Ventajas para usuarios y empresas
Las ventajas del cloud son múltiples y aplican tanto a usuarios individuales como a organizaciones. Para los usuarios, la principal ventaja es la accesibilidad: tus archivos y aplicaciones están disponibles desde cualquier dispositivo y cualquier lugar con conexión a internet. Para las empresas, la nube elimina la necesidad de grandes inversiones iniciales en hardware, reduce los costes de mantenimiento, permite escalar la capacidad según la demanda real y facilita el trabajo remoto y colaborativo.

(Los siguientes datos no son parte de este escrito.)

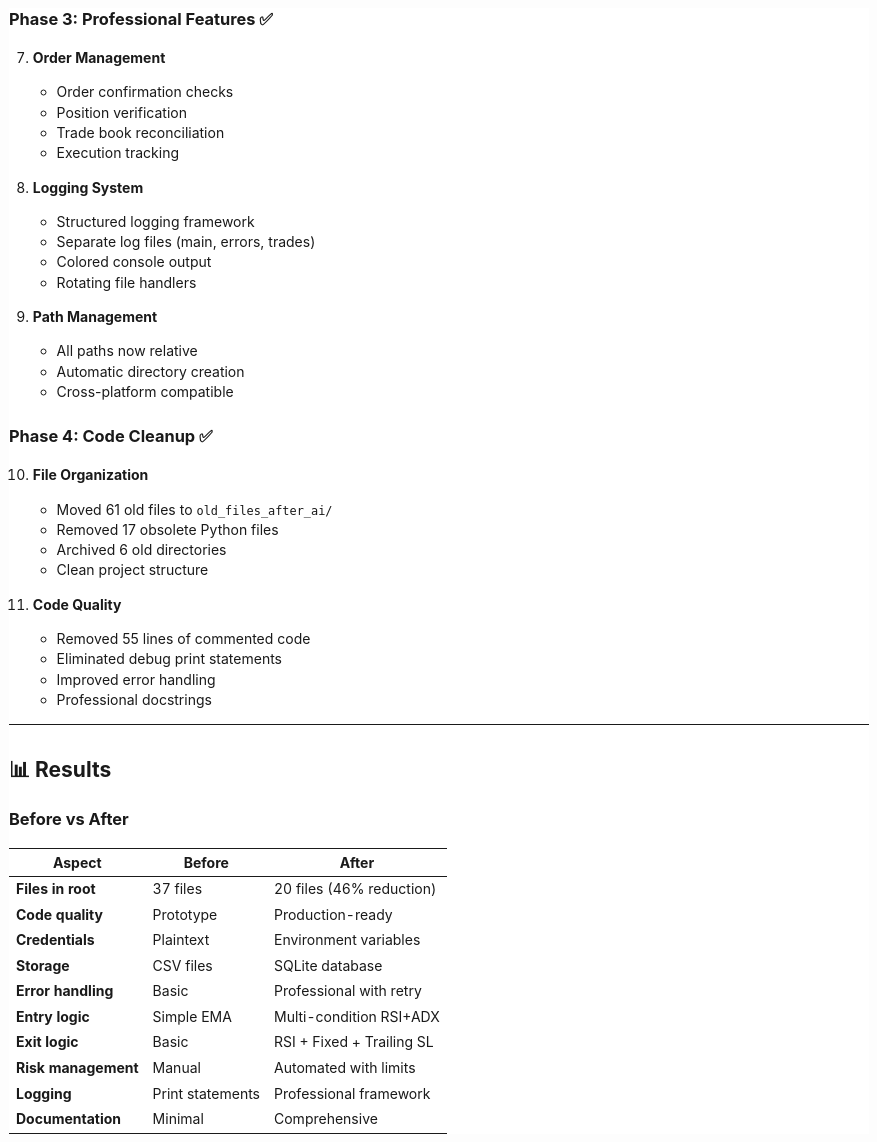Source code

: ### Phase 3: Professional Features ✅

7. **Order Management**
   - Order confirmation checks
   - Position verification
   - Trade book reconciliation
   - Execution tracking

8. **Logging System**
   - Structured logging framework
   - Separate log files (main, errors, trades)
   - Colored console output
   - Rotating file handlers

9. **Path Management**
   - All paths now relative
   - Automatic directory creation
   - Cross-platform compatible

### Phase 4: Code Cleanup ✅

10. **File Organization**
    - Moved 61 old files to `old_files_after_ai/`
    - Removed 17 obsolete Python files
    - Archived 6 old directories
    - Clean project structure

11. **Code Quality**
    - Removed 55 lines of commented code
    - Eliminated debug print statements
    - Improved error handling
    - Professional docstrings

---

## 📊 Results

### Before vs After

| Aspect | Before | After |
|--------|--------|-------|
| **Files in root** | 37 files | 20 files (46% reduction) |
| **Code quality** | Prototype | Production-ready |
| **Credentials** | Plaintext | Environment variables |
| **Storage** | CSV files | SQLite database |
| **Error handling** | Basic | Professional with retry |
| **Entry logic** | Simple EMA | Multi-condition RSI+ADX |
| **Exit logic** | Basic | RSI + Fixed + Trailing SL |
| **Risk management** | Manual | Automated with limits |
| **Logging** | Print statements | Professional framework |
| **Documentation** | Minimal | Comprehensive |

Seguridad en la nube: mitos y realidades
Uno de los frenos más comunes para adoptar el cloud es la preocupación por la seguridad. La realidad es que los grandes proveedores de nube invierten en seguridad a una escala imposible de replicar para la mayoría de organizaciones: cifrado de datos en tránsito y en reposo, autenticación multifactor, auditorías continuas y equipos de seguridad dedicados son estándares en AWS, Azure y Google Cloud. El mayor riesgo de seguridad en la nube no está en los proveedores sino en los usuarios: contraseñas débiles, permisos excesivos y falta de actualizaciones son las principales causas de incidentes.
Las herramientas cloud más útiles para el día a día
Para uso personal y profesional básico, Google Workspace (Drive, Docs, Sheets, Gmail) y Microsoft 365 (OneDrive, Word, Excel, Teams) son los ecosistemas más completos y mejor integrados. Para almacenamiento adicional, Dropbox sigue siendo una opción muy sólida con excelente integración multiplataforma. Para colaboración en proyectos, Notion, Trello o Asana son herramientas cloud que han transformado la gestión del trabajo en equipo remoto, con versiones gratuitas muy funcionales para empezar.